We used as our primary text The Innovator’s Prescription: A Disruptive Solution for Health Care by Clayton Christensen, PhD, a professor at Harvard Business School. But, even before that experience, a dear friend of mine had given me another book by Christensen entitled How Will You Measure Your Life? It is a book that causes one to pause and think about your purpose, your work, your relationships, and your values. Christensen, a Rhodes scholar, studied econometrics at Oxford University and was a graduate of the Harvard Business School. He also played basketball, which at his height of 6-foot-8, is not surprising.
So, after these two books, and watching Christensen lecture on YouTube, I felt like I knew the man. And I respected him. Clayton Christensen died on Jan. 23, 2020, at the age of 67. I consider that young. Of course, it was a loss to his family and to academia, but also to society. His writings influenced a lot of people.

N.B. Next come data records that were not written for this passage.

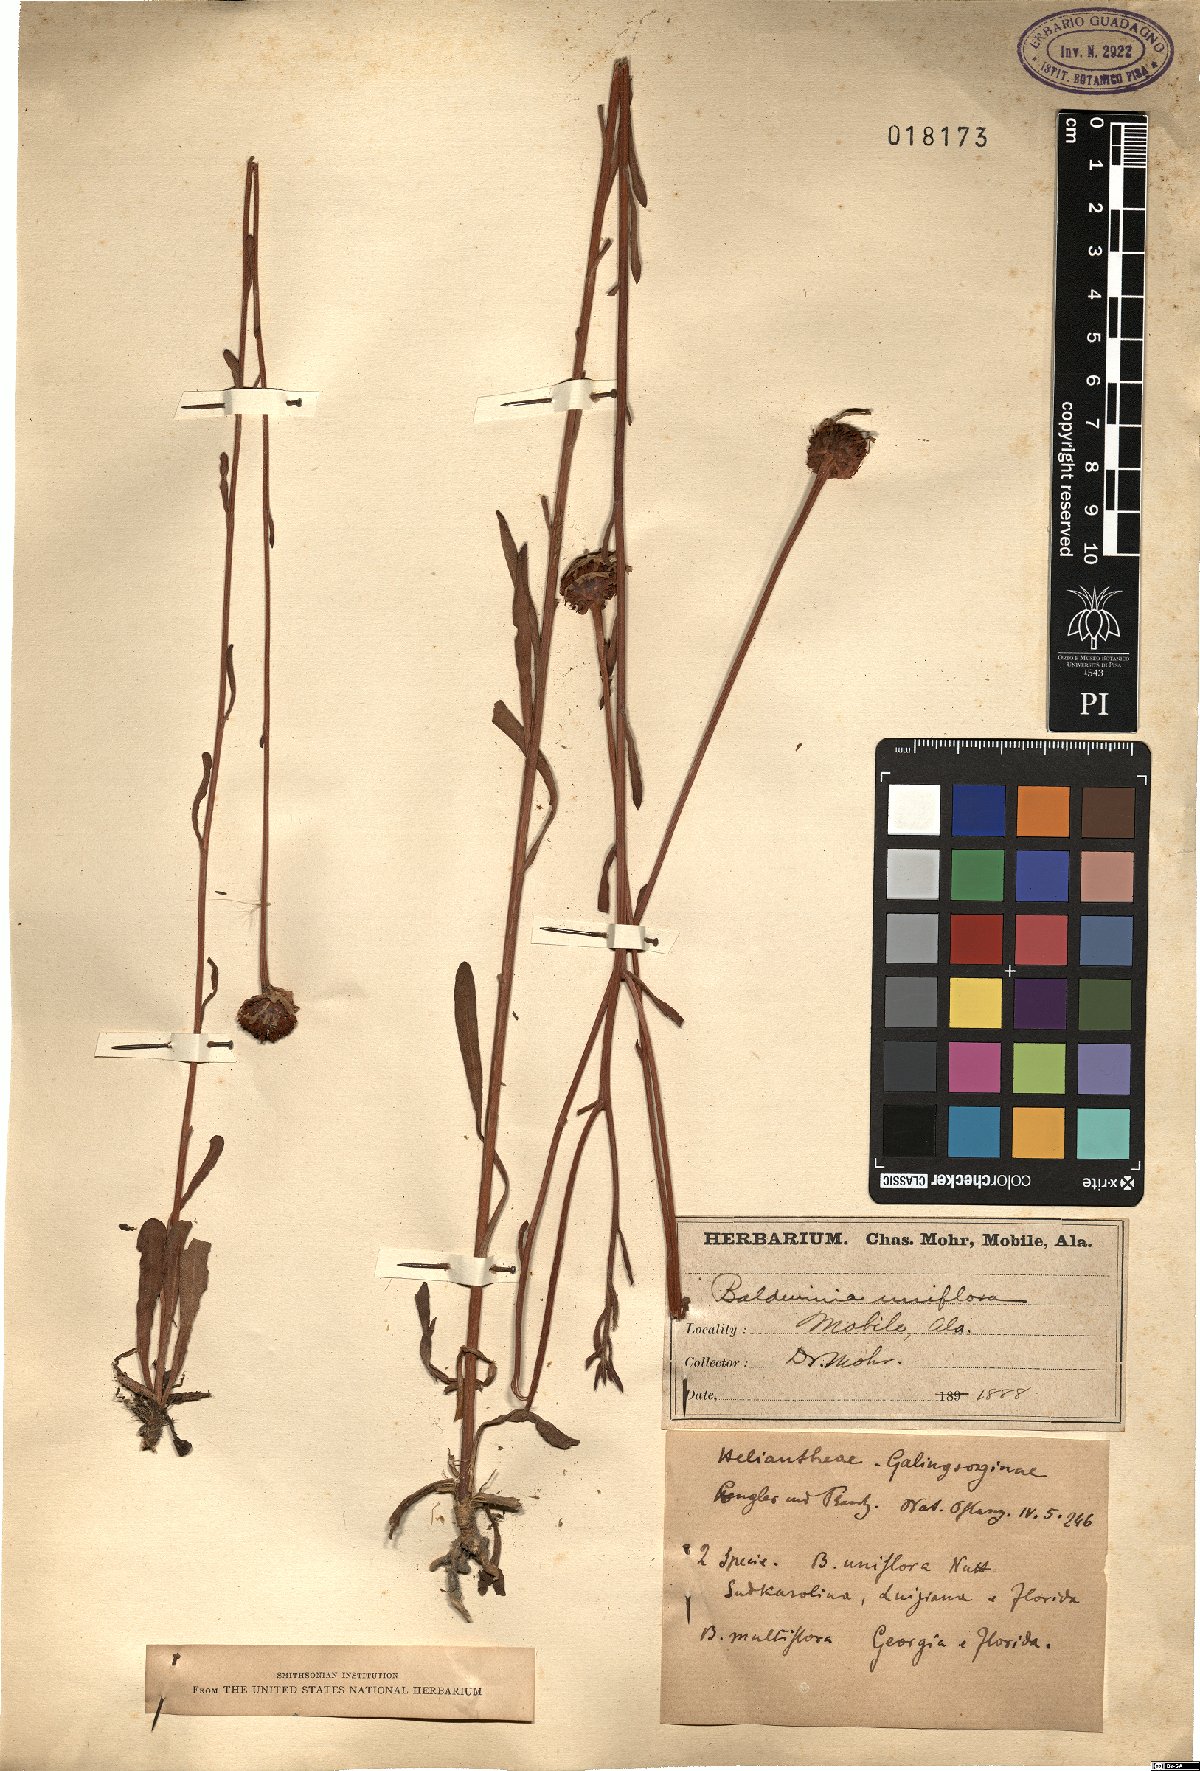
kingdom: Plantae
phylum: Tracheophyta
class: Magnoliopsida
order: Asterales
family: Asteraceae
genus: Balduina
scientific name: Balduina uniflora
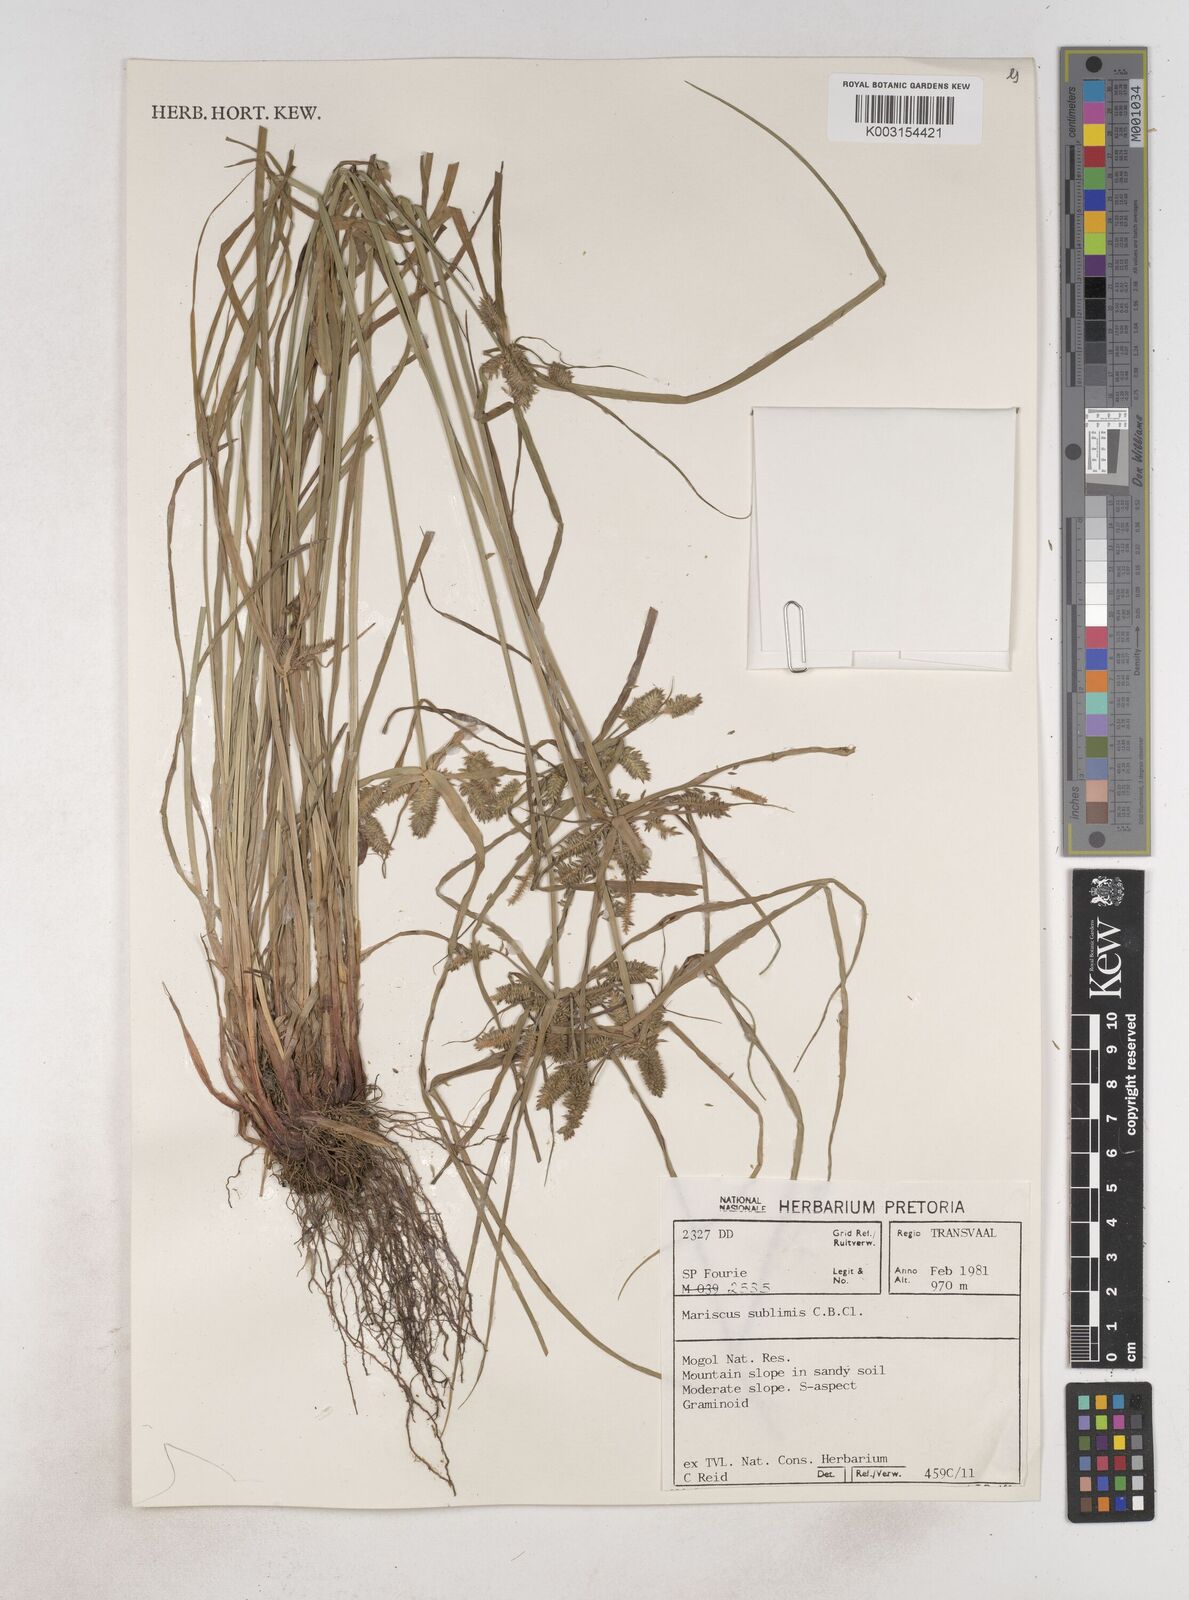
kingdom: Plantae
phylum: Tracheophyta
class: Liliopsida
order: Poales
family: Cyperaceae
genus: Cyperus
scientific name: Cyperus
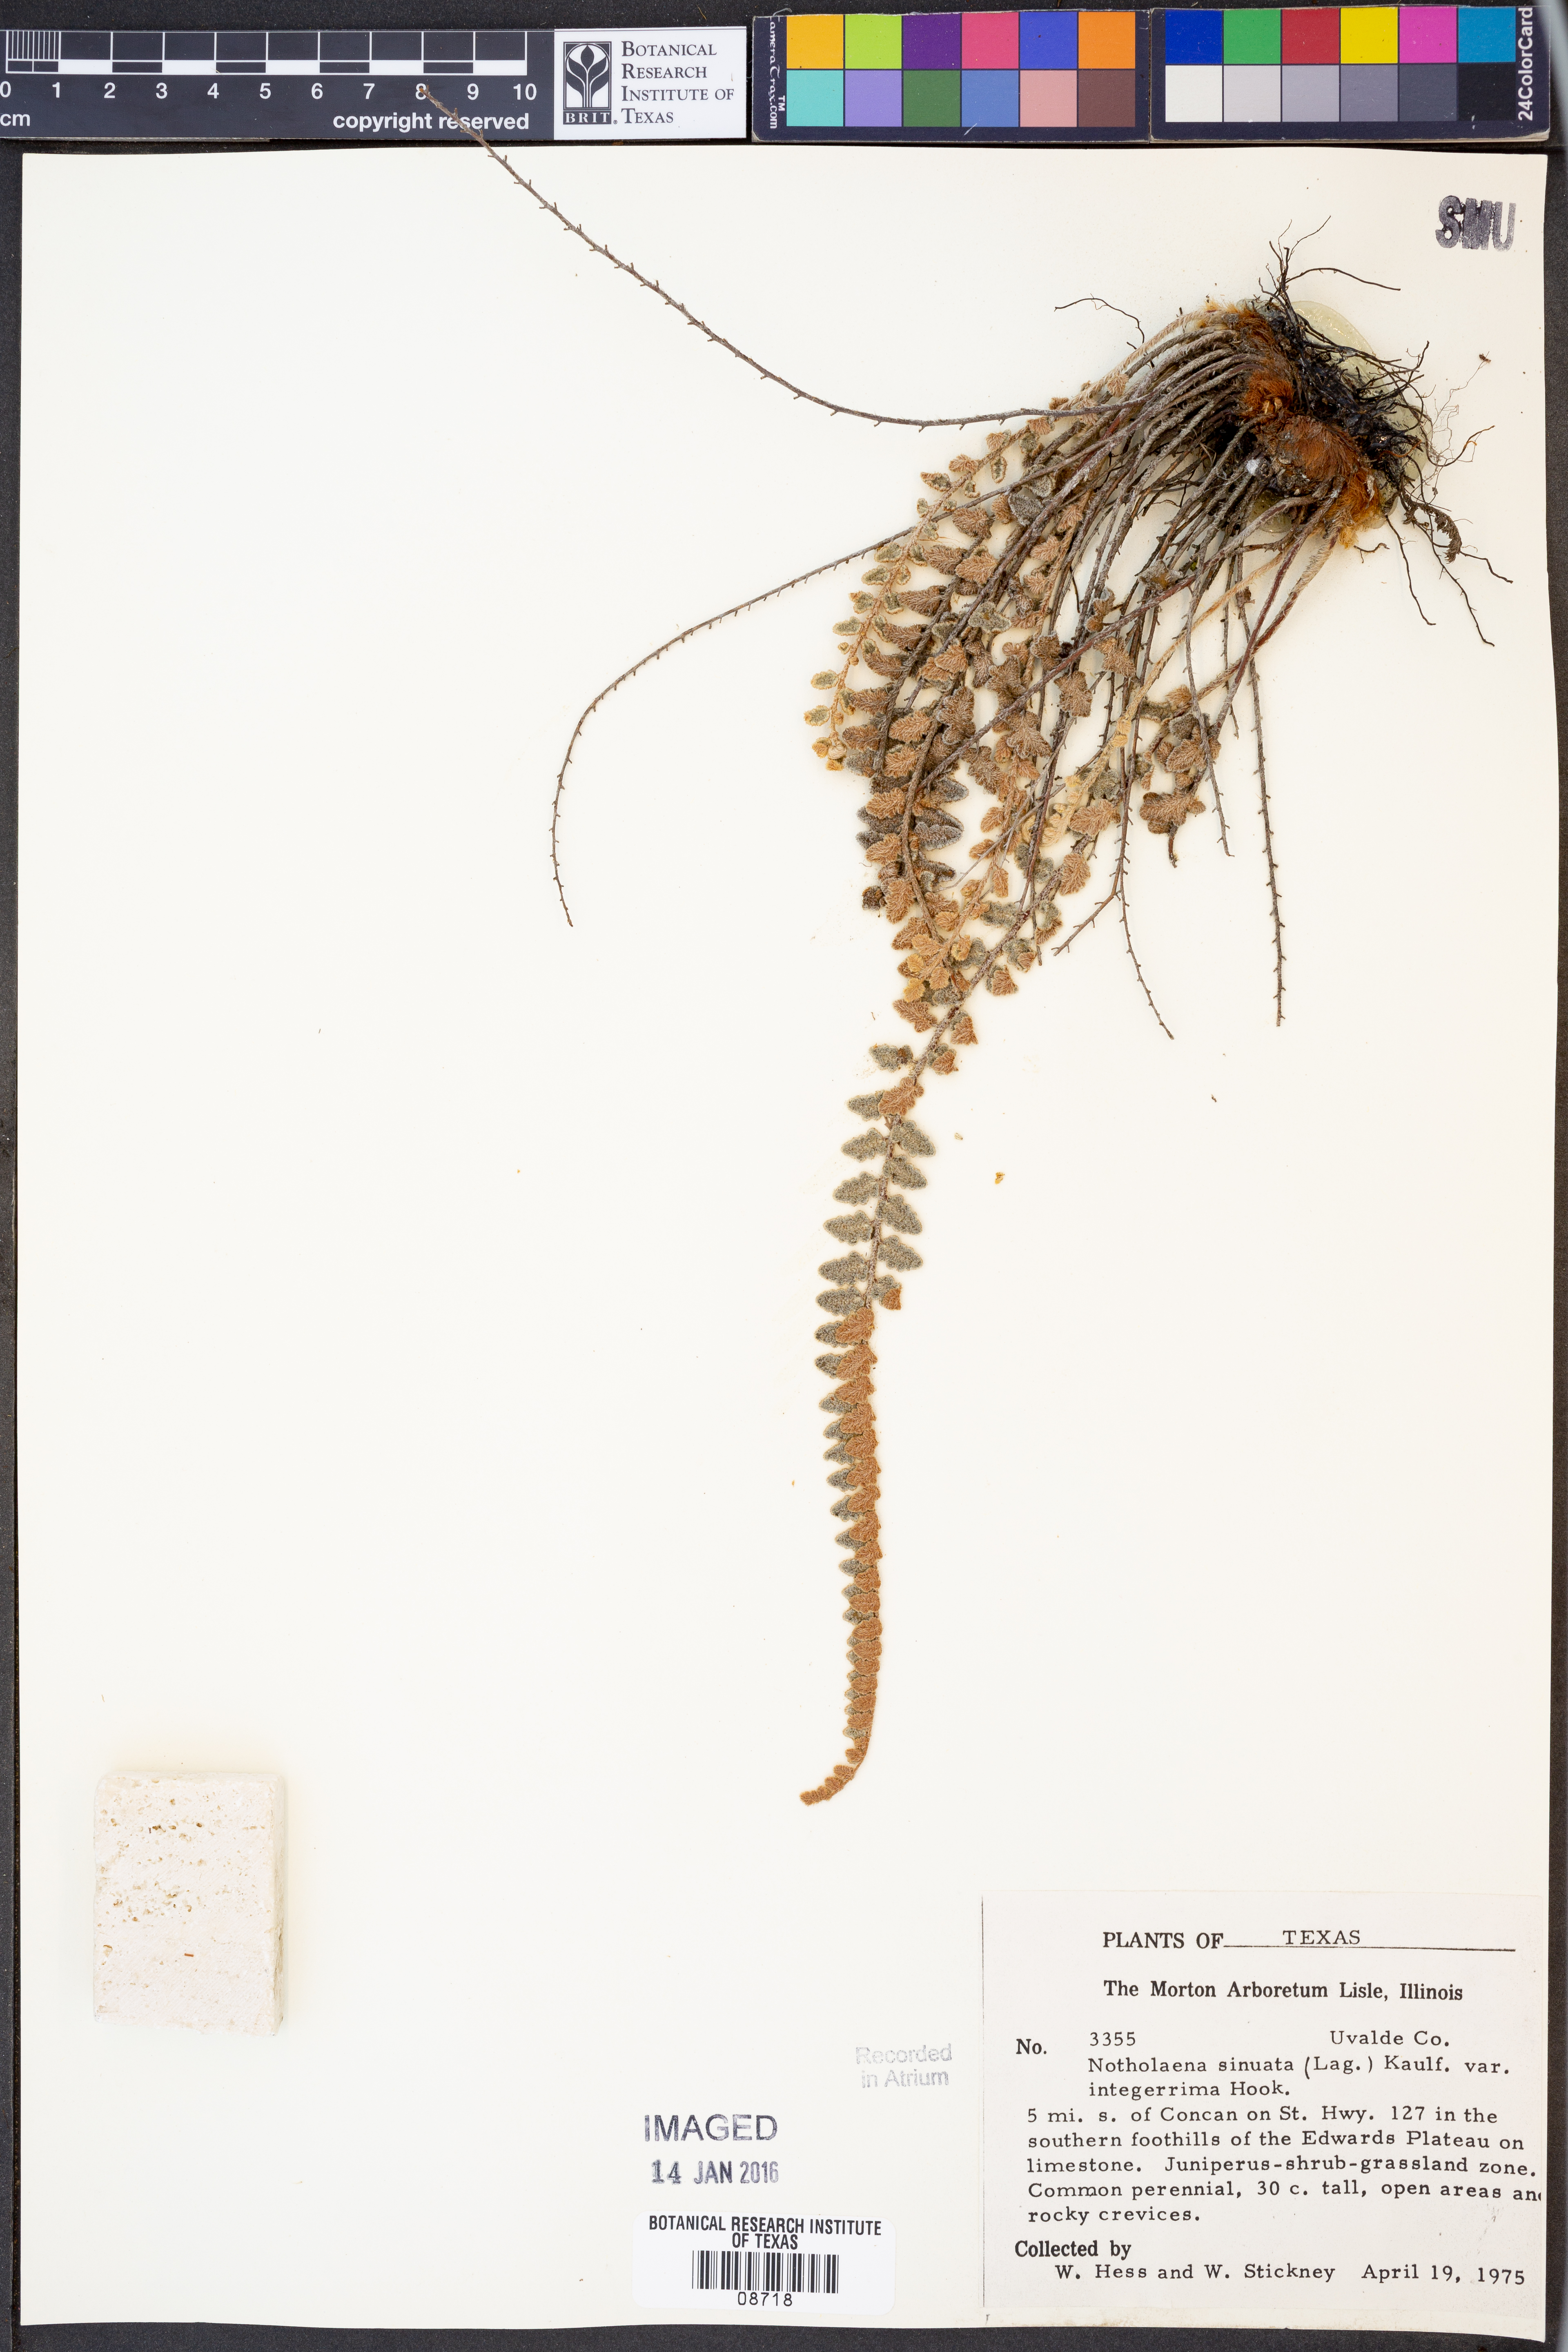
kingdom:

For example, in The Innovator’s Prescription, he warns that large established entities often run into problems. It happens this way: such companies (or entities) tend to develop products to satisfy the demands of their most sophisticated customers while ignoring the needs of other customers. Therefore, what happens is an upstart company introduces a simpler product that is cheaper and thus becomes more widely adopted. This is what he called a “disruptive innovation.” In health care, it might be having the latest in medical technology, but ignoring primary care. In which case, the chain pharmacy on the corner will be glad to fill that need. Or maybe the telemedicine service.
Among the many things I enjoyed about Christensen, he was a good storyteller. He
told about the disruption of minimills in the steel industry and the sad fate of
Digital Equipment Corporation that was disrupted and had dozens of other examples.
Uber, of course, is a classic.
He also asked the non-business “big question” in his writings and lectures. In “How Will You Measure Your Life?” he tells about reunions of graduates of Harvard Business School, and while many had risen to the top of their fields, they left behind a trail of misery for both themselves and their families. I never perceived that he was trying to be judgmental; rather, he was asking the reader (and his current students at Harvard) to consider this question: what are you leaning your life’s ladder against—is it rock or is it a shadow? Good stuff to consider.
We get to interact with so many people here at Texas Tech University School of Medicine—it is important to develop relationships, and when we can, to encourage each other to think about some of these values matters, without coming across as meddling. Christensen did that at Harvard and many people responded to him with great appreciation for his example and questions. He left a good legacy.